▸ **RECORDS SHOWN**
....
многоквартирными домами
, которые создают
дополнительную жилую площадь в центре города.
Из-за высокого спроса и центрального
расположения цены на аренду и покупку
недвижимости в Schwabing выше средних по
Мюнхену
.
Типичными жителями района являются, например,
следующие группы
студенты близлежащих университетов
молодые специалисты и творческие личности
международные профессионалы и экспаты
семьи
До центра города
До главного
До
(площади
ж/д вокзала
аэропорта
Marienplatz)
....
▸ **EXERCISE DESCRIPTION**
Locate "недвижимости в Schwabing выше средних по" in the material, then quote the line that contains it and all lines after it through the final one.

▸ **SOLUTION FOR THIS TASK**
недвижимости в Schwabing выше средних по
Мюнхену
.
Типичными жителями района являются, например,
следующие группы
студенты близлежащих университетов
молодые специалисты и творческие личности
международные профессионалы и экспаты
семьи
До центра города
До главного
До
(площади
ж/д вокзала
аэропорта
Marienplatz)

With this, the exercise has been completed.